A client had a 30 year fixed rate at 4.50% and Mortgage Insurance (MI). Her total monthly payments were $2,270. She called after she had received a flyer in the mail offering 4.25%, fixed for 30 years.
We checked the rates on our computer. 4.25% was available, BUT with closing costs. She wanted a NO-cost loan.
After meeting with her and her husband and finding out about their plans, we offered them a loan fixed for 7 years with the rate of 3.375% (no closing costs).
They agreed to take the loan, but then started shopping around. Someone offered them 3.25%, but when they received the Good Faith Estimate of the closing costs and we analyzed it, we pointed out that it would cost them $1,500 in additional closing costs.
There is always someone who has “better deal”, but how much it will cost at the end is a different story. After our explanations of the mortgage process, the clients decided to stick with us. Meanwhile, two months passed since we first met them.
Their new payment is $1,843 (A total savings of $427–the difference between 3.25% and 3.375% is about $28/month)!
- They had a foreclosure less than 7 years ago.
- They bought their current home less than 2 years ago and were planning to keep it until October, to avoid paying any taxes.
- Their current home, which has three bedrooms, was financed with an FHA loan.
- General Rule: Borrowers need to pay off their FHA loan BEFORE getting a new one.
- The client started a new job.
- The wife is 6 months pregnant.
- Most of the down payment is a gift from parents.
- They needed to be able to qualify for two mortgages with two mortgage insurances.
- The real estate agent is acting as both buyers’ and sellers’ agent.
- There are two other offers and the real estate agent never worked with our company and recommended her clients use her mortgage lender.

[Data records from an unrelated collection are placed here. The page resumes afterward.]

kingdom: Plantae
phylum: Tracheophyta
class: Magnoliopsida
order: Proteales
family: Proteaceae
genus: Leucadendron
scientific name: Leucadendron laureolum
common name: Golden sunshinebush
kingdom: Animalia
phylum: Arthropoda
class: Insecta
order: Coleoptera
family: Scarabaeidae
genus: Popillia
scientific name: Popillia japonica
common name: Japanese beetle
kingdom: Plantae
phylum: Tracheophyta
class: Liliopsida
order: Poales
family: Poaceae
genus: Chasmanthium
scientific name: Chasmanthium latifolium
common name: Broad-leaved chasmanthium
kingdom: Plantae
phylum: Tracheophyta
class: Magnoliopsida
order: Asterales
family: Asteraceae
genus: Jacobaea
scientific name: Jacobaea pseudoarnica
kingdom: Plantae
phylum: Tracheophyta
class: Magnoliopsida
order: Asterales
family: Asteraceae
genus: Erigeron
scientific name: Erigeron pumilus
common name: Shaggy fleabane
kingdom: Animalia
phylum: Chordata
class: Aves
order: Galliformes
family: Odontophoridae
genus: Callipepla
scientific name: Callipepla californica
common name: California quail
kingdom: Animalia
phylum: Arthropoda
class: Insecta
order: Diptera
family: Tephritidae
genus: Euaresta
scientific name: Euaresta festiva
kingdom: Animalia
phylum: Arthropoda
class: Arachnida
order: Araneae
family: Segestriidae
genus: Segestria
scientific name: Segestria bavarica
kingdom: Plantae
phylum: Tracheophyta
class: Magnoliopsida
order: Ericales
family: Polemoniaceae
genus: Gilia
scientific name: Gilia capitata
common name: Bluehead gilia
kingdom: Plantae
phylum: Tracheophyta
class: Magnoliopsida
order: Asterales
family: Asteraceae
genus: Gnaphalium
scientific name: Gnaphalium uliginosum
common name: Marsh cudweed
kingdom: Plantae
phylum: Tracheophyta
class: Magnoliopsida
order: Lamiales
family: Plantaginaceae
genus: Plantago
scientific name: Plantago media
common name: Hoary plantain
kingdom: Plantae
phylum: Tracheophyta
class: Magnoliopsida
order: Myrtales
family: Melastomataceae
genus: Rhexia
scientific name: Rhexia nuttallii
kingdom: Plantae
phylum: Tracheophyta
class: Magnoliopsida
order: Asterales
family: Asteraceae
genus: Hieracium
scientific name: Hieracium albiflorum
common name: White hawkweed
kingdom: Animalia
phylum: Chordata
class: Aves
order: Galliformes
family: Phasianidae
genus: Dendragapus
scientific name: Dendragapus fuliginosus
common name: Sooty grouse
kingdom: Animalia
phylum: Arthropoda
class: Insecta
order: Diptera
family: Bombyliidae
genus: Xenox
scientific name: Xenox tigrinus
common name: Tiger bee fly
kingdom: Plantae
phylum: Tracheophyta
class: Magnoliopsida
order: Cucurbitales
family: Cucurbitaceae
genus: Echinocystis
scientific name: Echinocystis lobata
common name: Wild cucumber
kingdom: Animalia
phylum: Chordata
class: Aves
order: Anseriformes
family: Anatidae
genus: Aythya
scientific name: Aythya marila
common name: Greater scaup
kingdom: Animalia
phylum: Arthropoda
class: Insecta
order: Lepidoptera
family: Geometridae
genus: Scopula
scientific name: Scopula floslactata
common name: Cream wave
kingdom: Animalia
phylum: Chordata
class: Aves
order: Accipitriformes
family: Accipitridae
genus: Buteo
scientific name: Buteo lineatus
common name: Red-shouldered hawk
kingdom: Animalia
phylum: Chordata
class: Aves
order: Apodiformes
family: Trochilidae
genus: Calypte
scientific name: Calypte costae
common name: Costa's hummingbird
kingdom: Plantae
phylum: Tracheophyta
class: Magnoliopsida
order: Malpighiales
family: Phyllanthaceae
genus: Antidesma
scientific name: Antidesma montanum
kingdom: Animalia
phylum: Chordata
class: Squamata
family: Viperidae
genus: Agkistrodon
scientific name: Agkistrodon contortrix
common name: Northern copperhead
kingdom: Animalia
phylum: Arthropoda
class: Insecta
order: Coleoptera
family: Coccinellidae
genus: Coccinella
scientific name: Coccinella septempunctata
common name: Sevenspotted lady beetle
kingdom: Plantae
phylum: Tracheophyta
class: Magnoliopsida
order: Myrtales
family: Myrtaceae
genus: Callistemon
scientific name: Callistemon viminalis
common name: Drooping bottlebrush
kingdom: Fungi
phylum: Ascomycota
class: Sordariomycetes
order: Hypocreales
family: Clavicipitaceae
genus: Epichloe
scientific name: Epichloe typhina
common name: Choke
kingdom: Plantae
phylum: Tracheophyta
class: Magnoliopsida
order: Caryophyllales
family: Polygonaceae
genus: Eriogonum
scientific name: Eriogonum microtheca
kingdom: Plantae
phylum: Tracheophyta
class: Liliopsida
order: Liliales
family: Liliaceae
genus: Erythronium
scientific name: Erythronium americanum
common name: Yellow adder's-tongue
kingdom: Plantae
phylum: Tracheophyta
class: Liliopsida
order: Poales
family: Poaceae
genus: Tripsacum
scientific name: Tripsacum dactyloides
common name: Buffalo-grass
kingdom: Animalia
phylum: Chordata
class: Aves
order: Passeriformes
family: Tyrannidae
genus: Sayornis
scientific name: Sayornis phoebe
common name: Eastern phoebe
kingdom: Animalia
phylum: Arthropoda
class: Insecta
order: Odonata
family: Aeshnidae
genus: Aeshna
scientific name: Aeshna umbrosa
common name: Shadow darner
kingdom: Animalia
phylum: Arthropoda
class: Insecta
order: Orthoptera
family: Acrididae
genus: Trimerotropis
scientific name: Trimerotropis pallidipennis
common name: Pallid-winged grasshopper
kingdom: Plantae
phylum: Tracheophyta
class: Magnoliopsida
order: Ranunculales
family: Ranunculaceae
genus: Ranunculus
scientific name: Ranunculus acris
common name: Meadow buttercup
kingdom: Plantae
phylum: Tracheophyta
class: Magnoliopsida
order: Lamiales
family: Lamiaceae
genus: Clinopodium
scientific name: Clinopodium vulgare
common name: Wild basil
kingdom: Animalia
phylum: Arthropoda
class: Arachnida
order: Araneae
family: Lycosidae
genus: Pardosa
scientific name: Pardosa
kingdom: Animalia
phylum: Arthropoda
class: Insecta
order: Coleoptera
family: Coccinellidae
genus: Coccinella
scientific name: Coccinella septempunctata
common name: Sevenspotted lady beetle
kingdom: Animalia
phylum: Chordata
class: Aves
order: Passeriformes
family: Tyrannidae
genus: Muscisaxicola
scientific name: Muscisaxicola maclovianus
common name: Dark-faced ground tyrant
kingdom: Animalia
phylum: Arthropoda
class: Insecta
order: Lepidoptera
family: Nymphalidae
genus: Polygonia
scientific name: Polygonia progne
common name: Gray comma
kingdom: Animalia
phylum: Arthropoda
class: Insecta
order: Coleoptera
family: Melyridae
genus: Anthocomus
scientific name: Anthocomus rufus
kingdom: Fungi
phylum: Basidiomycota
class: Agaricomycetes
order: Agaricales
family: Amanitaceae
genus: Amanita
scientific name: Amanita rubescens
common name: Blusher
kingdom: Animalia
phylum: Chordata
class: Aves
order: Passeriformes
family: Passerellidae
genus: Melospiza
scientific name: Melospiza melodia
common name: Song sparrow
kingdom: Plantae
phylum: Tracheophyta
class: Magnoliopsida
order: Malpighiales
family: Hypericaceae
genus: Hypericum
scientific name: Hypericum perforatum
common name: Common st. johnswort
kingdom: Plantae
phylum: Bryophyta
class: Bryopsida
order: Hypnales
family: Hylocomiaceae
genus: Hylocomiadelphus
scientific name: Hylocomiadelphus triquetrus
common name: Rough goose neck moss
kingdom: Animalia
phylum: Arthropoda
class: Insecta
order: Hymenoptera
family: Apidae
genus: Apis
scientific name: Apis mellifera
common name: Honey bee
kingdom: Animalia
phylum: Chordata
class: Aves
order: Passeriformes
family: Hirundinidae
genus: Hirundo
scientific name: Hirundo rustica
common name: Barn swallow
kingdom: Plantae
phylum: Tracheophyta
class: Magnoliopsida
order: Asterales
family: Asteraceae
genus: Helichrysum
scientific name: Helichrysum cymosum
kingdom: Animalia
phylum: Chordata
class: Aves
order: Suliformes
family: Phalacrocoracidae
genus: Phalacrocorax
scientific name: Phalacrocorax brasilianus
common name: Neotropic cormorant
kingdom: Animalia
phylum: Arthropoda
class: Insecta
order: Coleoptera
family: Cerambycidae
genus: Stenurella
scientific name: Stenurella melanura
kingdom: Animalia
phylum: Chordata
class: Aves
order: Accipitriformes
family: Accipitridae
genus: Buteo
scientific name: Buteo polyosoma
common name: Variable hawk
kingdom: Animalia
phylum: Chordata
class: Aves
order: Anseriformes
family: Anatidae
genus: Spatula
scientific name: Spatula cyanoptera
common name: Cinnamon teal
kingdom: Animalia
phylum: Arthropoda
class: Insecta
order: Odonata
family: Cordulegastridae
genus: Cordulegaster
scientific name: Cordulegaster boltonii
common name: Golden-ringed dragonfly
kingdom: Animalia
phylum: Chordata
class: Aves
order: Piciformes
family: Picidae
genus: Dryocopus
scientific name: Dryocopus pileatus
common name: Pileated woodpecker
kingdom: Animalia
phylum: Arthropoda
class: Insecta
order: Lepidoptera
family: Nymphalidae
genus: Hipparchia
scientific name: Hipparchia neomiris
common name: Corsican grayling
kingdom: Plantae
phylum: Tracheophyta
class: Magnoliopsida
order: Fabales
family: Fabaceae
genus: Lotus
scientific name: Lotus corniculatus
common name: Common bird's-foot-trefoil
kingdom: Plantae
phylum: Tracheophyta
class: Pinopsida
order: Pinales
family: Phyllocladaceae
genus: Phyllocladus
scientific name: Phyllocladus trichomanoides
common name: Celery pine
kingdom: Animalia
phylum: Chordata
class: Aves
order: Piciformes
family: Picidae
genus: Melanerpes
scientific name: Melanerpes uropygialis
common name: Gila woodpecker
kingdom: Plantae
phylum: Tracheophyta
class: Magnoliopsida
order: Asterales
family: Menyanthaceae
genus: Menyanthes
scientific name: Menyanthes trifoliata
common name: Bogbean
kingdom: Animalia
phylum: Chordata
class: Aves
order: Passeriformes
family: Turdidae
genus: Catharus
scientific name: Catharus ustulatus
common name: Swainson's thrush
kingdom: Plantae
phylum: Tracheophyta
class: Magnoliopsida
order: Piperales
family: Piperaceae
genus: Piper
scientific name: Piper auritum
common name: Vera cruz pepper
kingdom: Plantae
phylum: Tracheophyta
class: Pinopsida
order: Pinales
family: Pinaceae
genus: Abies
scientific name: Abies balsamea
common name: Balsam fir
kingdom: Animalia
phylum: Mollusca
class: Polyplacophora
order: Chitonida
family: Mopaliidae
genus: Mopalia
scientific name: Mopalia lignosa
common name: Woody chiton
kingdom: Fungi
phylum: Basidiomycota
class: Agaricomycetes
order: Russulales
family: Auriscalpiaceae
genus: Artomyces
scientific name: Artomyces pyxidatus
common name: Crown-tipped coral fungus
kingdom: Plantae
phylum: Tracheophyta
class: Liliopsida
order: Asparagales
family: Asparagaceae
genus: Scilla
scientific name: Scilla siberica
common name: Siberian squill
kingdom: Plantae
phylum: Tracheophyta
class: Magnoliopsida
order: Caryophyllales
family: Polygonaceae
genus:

- The credit report did not show the foreclosure, but the lender found out about it from other sources.
- After we found a lender who could do this complex transaction, the clients applied for a loan with another lender who “promised a better deal”.
- They did the same thing to us two years ago.
- When they found out that their lender could not deliver, they came back to us.
- The real estate agent needed to secure an extension for the contract.
- We told the real estate agent that we had never lost a sales transaction over our entire 30-year long career. We knew we would pull this one through as well.
A short sale is a sale of real estate in which the proceeds from the selling of the property will fall short of the balance of the debts. When values of the real estate properties dropped for less than the loan amount, many borrowers tried to modify their mortgages while still living in the property. Those who did not succeed and/or wanted to move out could sell their homes and condos by finding buyers who would purchase their property for less after the real estate agents negotiated with the lenders to accept a sales price of equal or less than the loan amount in order to avoid foreclosure. Short Sales were very popular for a while. Now, when property values started to recoup, the picture has changed. At the same time, lenders (or the government controlled secondary markets) are changing guidelines. Buyers who had short sales will have to wait longer (for foreclosures–7 years).